Quantitative data will be reported as medians and frequencies for the evidence-based changes made at MHCs. Qualitative thematic analysis will be employed to the qualitative data[69].

Discussion

Many health promotion and prevention studies have been carried out to improve SRHR services. Immigrants have collaborated on several health-related studies but have rarely been involved in all stages of the research process, especially the later implementation phases [42, 70]. Therefore, IMPROVE-it is designed to engage immigrants in the research process, especially in the intervention implementation phase, where representatives from immigrant communities will provide feedback on suggested improvement activities during co-design workshops.

The project will also bring forward women’s voices in that it will invite them to participate in a self-administered questionnaire regarding their choice of contraceptive method and satisfaction during CC at the post-partum visit. Importantly, to accommodate immigrant women’s views especially, we have translated the questionnaires into nine languages. Moreover, women who are illiterate will have the opportunity to participate and report their experiences via telephone with an interpreter. Data from the registers and potentially the self-administered questionnaire will be fed back to the midwives during the LSs as part of the QIC intervention.
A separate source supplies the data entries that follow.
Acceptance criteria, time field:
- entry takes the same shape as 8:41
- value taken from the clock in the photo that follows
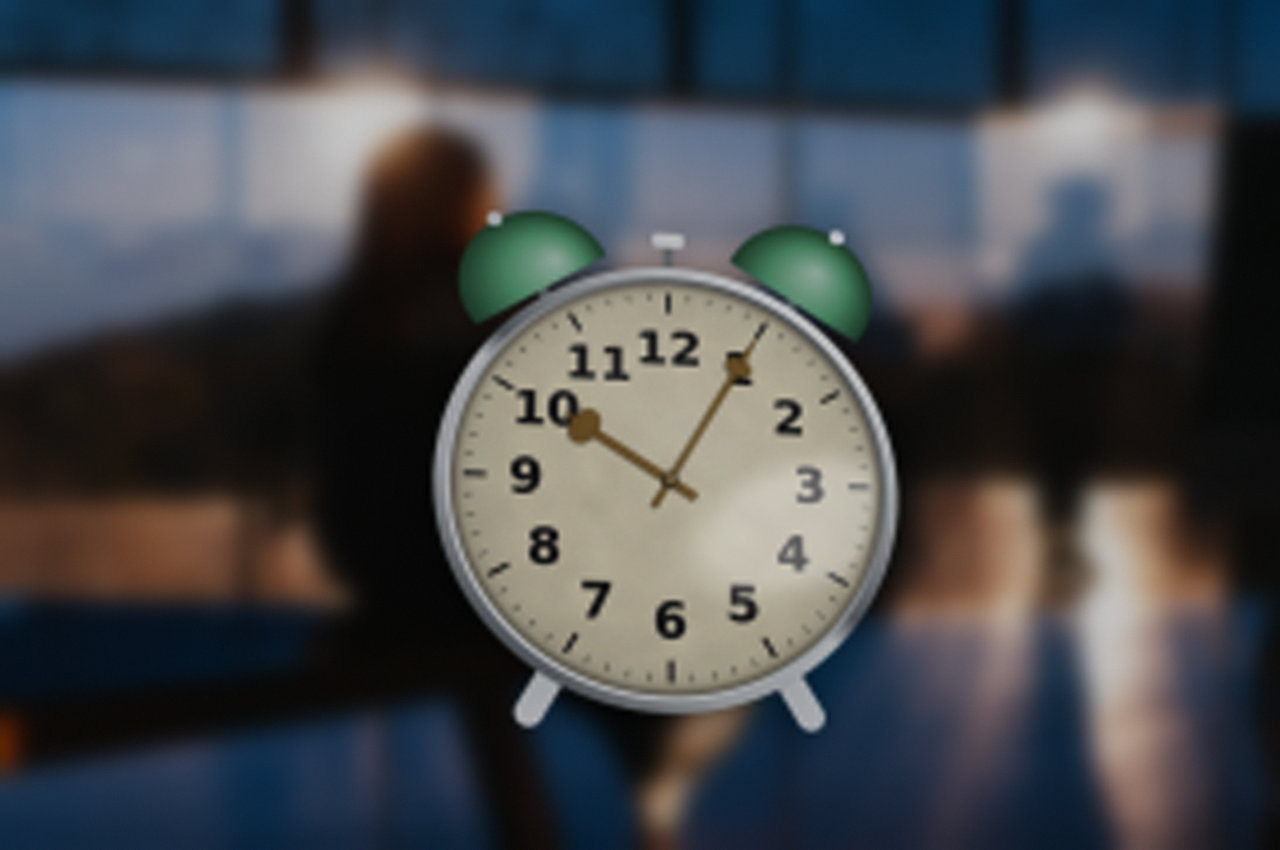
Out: 10:05
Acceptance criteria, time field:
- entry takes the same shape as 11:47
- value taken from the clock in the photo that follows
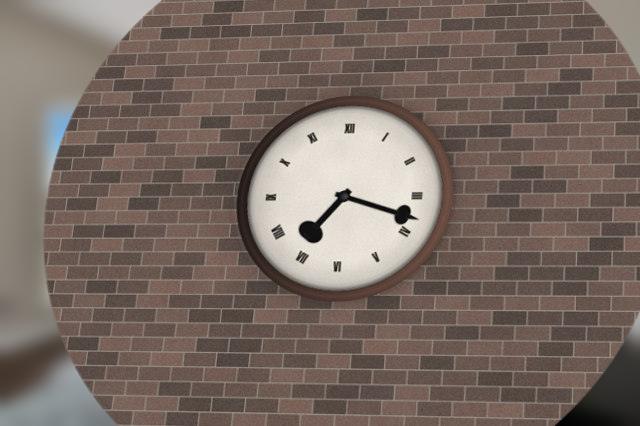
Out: 7:18
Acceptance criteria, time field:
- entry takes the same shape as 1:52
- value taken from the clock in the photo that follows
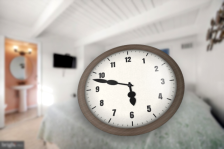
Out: 5:48
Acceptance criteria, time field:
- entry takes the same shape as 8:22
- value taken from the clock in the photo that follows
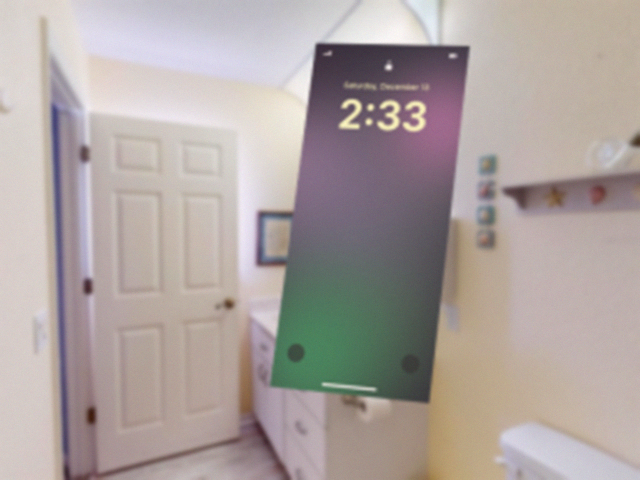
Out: 2:33
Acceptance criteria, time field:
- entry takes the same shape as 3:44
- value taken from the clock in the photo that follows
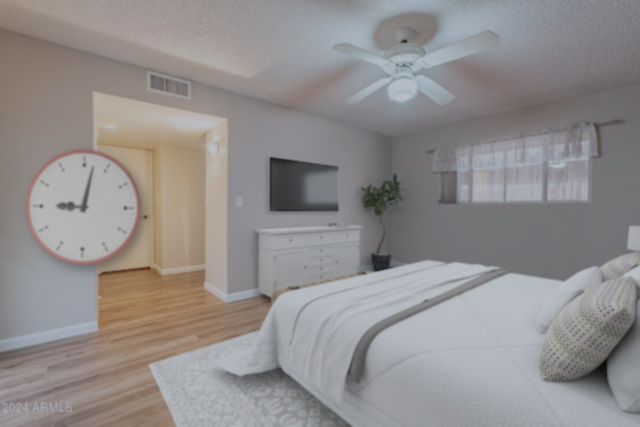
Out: 9:02
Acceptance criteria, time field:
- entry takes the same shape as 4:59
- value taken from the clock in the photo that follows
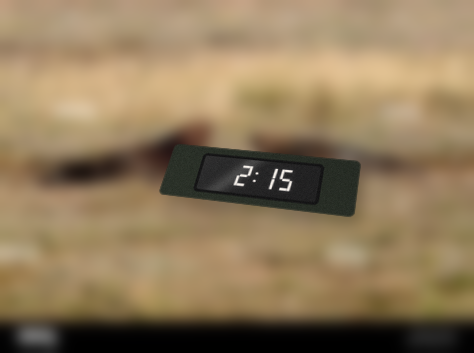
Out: 2:15
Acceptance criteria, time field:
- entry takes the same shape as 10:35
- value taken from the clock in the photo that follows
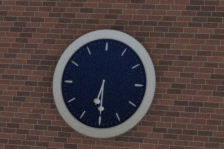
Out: 6:30
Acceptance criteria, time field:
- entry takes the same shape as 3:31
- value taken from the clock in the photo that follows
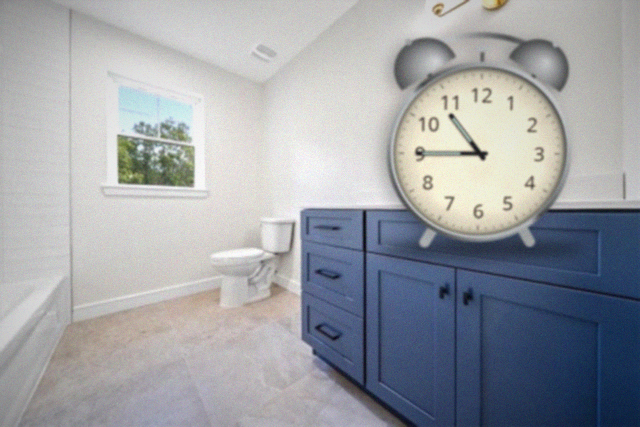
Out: 10:45
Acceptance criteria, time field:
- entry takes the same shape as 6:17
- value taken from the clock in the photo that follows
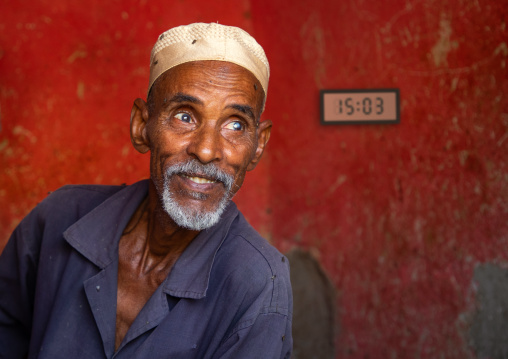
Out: 15:03
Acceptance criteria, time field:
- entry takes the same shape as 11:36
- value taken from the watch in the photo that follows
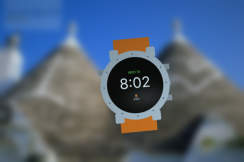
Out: 8:02
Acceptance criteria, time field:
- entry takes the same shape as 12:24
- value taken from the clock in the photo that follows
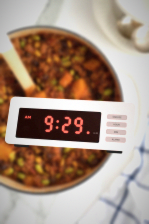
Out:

Furthermore, the intervention includes co-design activities, including LSs created together with representatives from the target population that will use personas developed from focus group discussion data. This will enable HCPs to self-reflect and engage with immigrant women’s lived experiences of post-partum contraceptive services. Other co-design activities, such as workshops, will enable representatives from immigrant communities to provide feedback on suggested improvement activities regarding three evidence-based areas of change. To better understand the process of how the QIC is perceived, IMPROVE-it will evaluate organizational outcomes such as midwives’ confidence and competence. Ultimately, this intervention allows HCPs to have a direct impact on improving patient care by applying immediate changes to their practice that may be sustained over time.

However, a key limitation of the study is that it may be difficult to capture exactly how the intervention is delivered in the various health services regions and MHCs, since we have to rely on midwives self-reports of tested changes. To overcome this difficulty, we will triangulate our data by also collecting such information via coordinators and LS questionnaires.

Previous case studies reporting on QICs show positive results when seeking to improve access to or choice of effective methods in the context of abortion or post-partum care [40, 41, 47]. Yet, there is still limited evidence regarding to what extent, how and why a QIC is effective and what factors influence a QIC in these healthcare contexts, due to a general lack of understanding on the role of context, mechanisms of change and critical components of success [71,72,73]. This lack of understanding is especially problematic given the lack of SRHR intervention studies including immigrant women, as we know that their contraceptive use is generally low [1,2,3,4].

A challenge of IMPROVE-it will be to evaluate which components have had which effect, but the process evaluation will enable an in-depth analysis of these issues. By using the design of a cRCT, the study also offers the potential to distinguish between varying influences of overlapping improvement activities.